George Bailey (James Stewart) spent his life giving to The People of Bedford Falls. Overwhelmed by his family business, community responsibilities and life expectations, he feels rooted to a company he had no interest in working for, living a life he never wanted to begin with. As George morphs into a middle-aged man, he sees his life passing him by. Told from the perspective of some angels, he’s met by his guardian angel Clarence (Henry Travers), who shows George what Bedford Falls would be like if he had never been born.
Most people I know who watch this film every year love it for its warmth, and Victorian themes, what today we’d now call family values. Something that fits Christmas so well. However, my affinity to it is for it’s social commentary. For a Christmas film, it’s quite depressing – which is a contrary opinion to the many that have it as part of their annual traditions.
Released in 1946, Frank Capra’s Christmas cracker dropped right as America left one of the most difficult fifteen years (and a bit) of its history, from the Great Depression in 1929 up to the end of the Second World War in 1945. George Bailey is part of “The Greatest Generation,” the millions that came of age during the Wall Street Crash which ushered in the Depression of the 1930s. The undertones of this film, to me, are in that ruthless Wall Street capitalism via characters like Mr Potter (Lionel Barrymore).
Yet, the character of Mr Potter is a reminder for many people of what happened in 1929. Between The Crash and the end of The Second World War sat FDR’s New Deal. Within this time, we had The Banking Act of 1933, which is relevant to the characters of Frank Capra’s film, and the bank run. Whilst Capra’s film was released in 1946, Potter is a reminder of how it used to be before Roosevelt and the Democrats ushered through the New Deal.

(It’s a Wonderful Life, RKO Radio Pictures)
Once, communism could have been called anti-greed, anti-corporations, anti-fat-businessmen-with-a-cigar-in-their-mouth-getting-rich off-poor-people-in-slums. It’s a Wonderful Life is a voice for the working classes. It’s the I, Daniel Blake of its time, a stark indictment of a system that eats people below the poverty line for dinner. It comments on class and family values, but also austerity in America. In its time, FBI Director, J. Edgar Hoover donned it, (what was the buzz term of the post-war years), “anti-American.”

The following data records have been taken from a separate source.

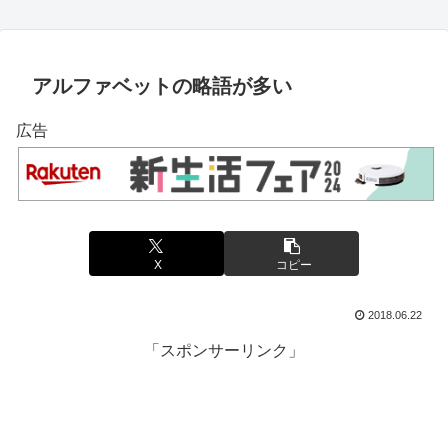
アルファベットの略語が多い
広告
X
コピー
2018.06.22
「スポンサーリンク」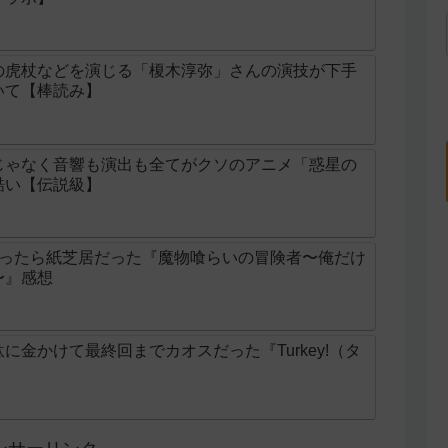
の虎杖などを演じる「榎木淳弥」さんの演技が下手
いて【棒読み】
じゃなく音響も演出も全てがクソのアニメ「惑星の
酷い【伝説級】
思ったら紙芝居だった『魔物喰らいの冒険者〜俺だけ
〜』感想
に金かけて最終回までカオスだった『Turkey!（タ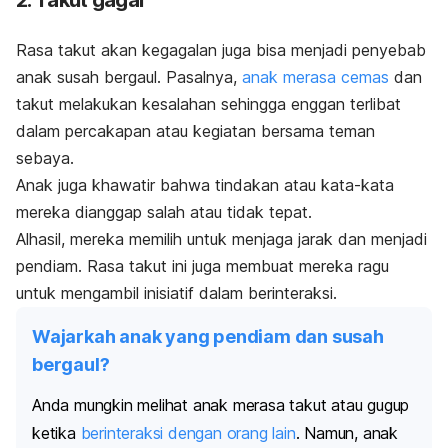
2. Takut gagal
Rasa takut akan kegagalan juga bisa menjadi penyebab
anak susah bergaul. Pasalnya,
anak merasa cemas
dan
takut melakukan kesalahan sehingga enggan terlibat
dalam percakapan atau kegiatan bersama teman
sebaya.
Anak juga khawatir bahwa tindakan atau kata-kata
mereka dianggap salah atau tidak tepat.
Alhasil, mereka memilih untuk menjaga jarak dan menjadi
pendiam. Rasa takut ini juga membuat mereka ragu
untuk mengambil inisiatif dalam berinteraksi.
Wajarkah anak yang pendiam dan susah
bergaul?
Anda mungkin melihat anak merasa takut atau gugup
ketika
berinteraksi dengan orang lain
. Namun, anak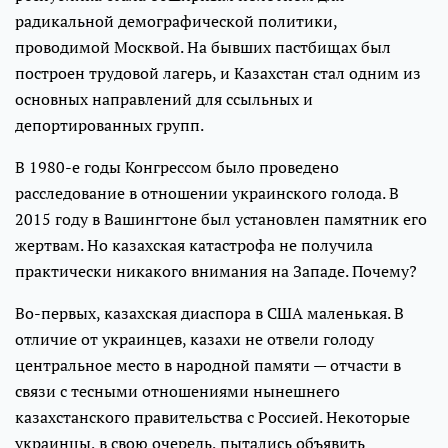
радикальной демографической политики,
проводимой Москвой. На бывших пастбищах был
построен трудовой лагерь, и Казахстан стал одним из
основных направлений для ссыльных и
депортированных групп.
В 1980-е годы Конгрессом было проведено
расследование в отношении украинского голода. В
2015 году в Вашингтоне был установлен памятник его
жертвам. Но казахская катастрофа не получила
практически никакого внимания на Западе. Почему?
Во-первых, казахская диаспора в США маленькая. В
отличие от украинцев, казахи не отвели голоду
центральное место в народной памяти — отчасти в
связи с тесными отношениями нынешнего
казахстанского правительства с Россией. Некоторые
украинцы, в свою очередь, пытались объявить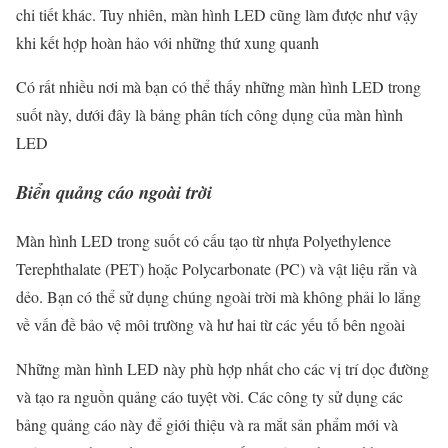
chi tiết khác. Tuy nhiên, màn hình LED cũng làm được như vậy
khi kết hợp hoàn hảo với những thứ xung quanh
Có rất nhiều nơi mà bạn có thể thấy những màn hình LED trong
suốt này, dưới đây là bảng phân tích công dụng của màn hình
LED
Biển quảng cáo ngoài trời
Màn hình LED trong suốt có cấu tạo từ nhựa Polyethylence
Terephthalate (PET) hoặc Polycarbonate (PC) và vật liệu rắn và
dẻo. Bạn có thể sử dụng chúng ngoài trời mà không phải lo lắng
về vấn đề bảo vệ môi trường và hư hai từ các yếu tố bên ngoài
Những màn hình LED này phù hợp nhất cho các vị trí dọc đường
và tạo ra nguồn quảng cáo tuyệt vời. Các công ty sử dụng các
bảng quảng cáo này để giới thiệu và ra mắt sản phẩm mới và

Watching this film, it’s hard not to draw comparisons with modern Britain, in its themes of class and austerity that laid the backbone for Jeremy Corbyn’s Labour Manifesto. This is a film that cares about people, the individual working people of America – where the American Dream is just that. A dream. Echoing the thoughts of Arthur Miller’s Death of a Salesman.

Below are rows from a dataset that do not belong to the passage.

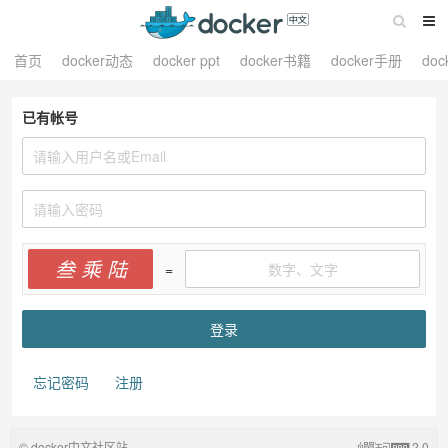
首页
docker动态
docker ppt
docker书籍
docker手册
do
已有帐号
叁 乘 陆
=
忘记密码
注册
© docker中文社区站
2.0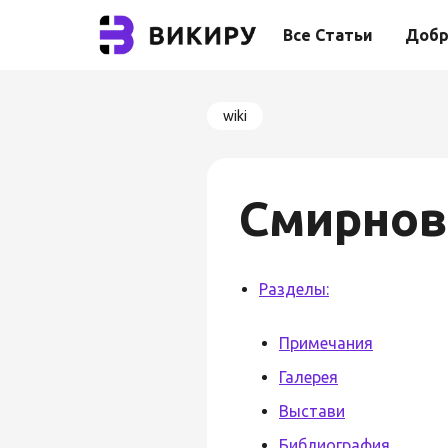
Все Статьи
Добр
wiki
Смирнов
Разделы:
Примечания
Галерея
Выстави
Библиография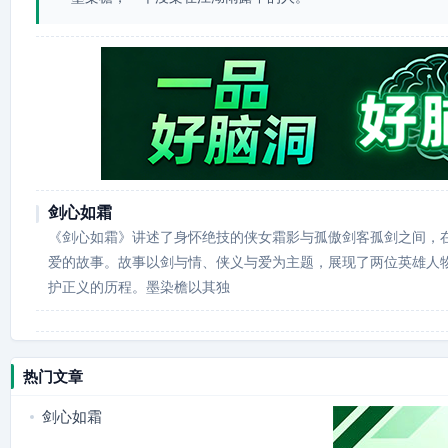
剑心如霜
《剑心如霜》讲述了身怀绝技的侠女霜影与孤傲剑客孤剑之间，
爱的故事。故事以剑与情、侠义与爱为主题，展现了两位英雄人
护正义的历程。墨染檐以其独
热门文章
剑心如霜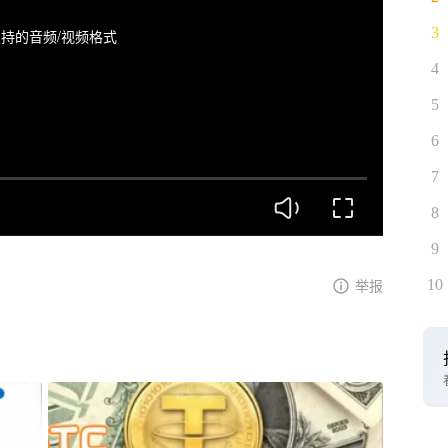
3
持的音频/视频格式
4
5
6
7
8
9
10
举报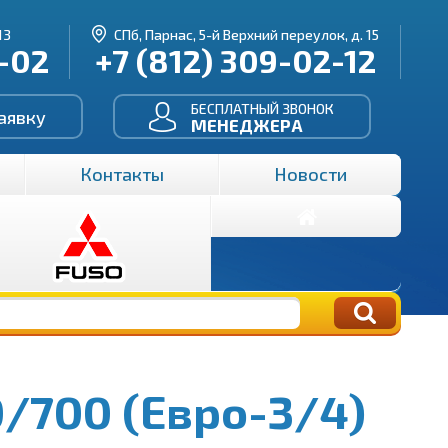
13
СПб, Парнас, 5-й Верхний переулок, д. 15
3-02
+7 (812) 309-02-12
БЕСПЛАТНЫЙ ЗВОНОК
аявку
МЕНЕДЖЕРА
Контакты
Новости
/700 (Евро-3/4)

Slumlord Potter (Barrymore) describes the poor as “A thrifty working class,” which shows you the measure of the man.
In wake of the recent General Election, I will watch this film once more at Christmas for its straight-at-the-jugular representation of working-class communities. Britain has voted for five more years of austerity (oppression), more likely another decade under the Conservatives. It’s a Wonderful Life shows what happens when the powerful do not care about powerless. But isn’t that how they became powerful in the first place?

(It’s a Wonderful Life, RKO Radio Pictures)
For families around the world, watching this film is a yearly tradition. But as long as the powerful step on the powerless, this film’s legacy will endure. Institutional violence plods on. Bailey runs a business that helps poor people onto the property ladder. Played to perfection by James Stewart (Mr Smith Goes to Washington), this is a man who cares what happens to those around him. Potter is out for Bailey, wanting the company to close so he can swoop in, and coerce more residents into living in his slum-level housing.
Potter is a metaphor for power, the controlling state that denies people dignity in their own home. Call him Potter, or Boris, or Trump… every era has their tyrants who stop others from thriving, just because they can.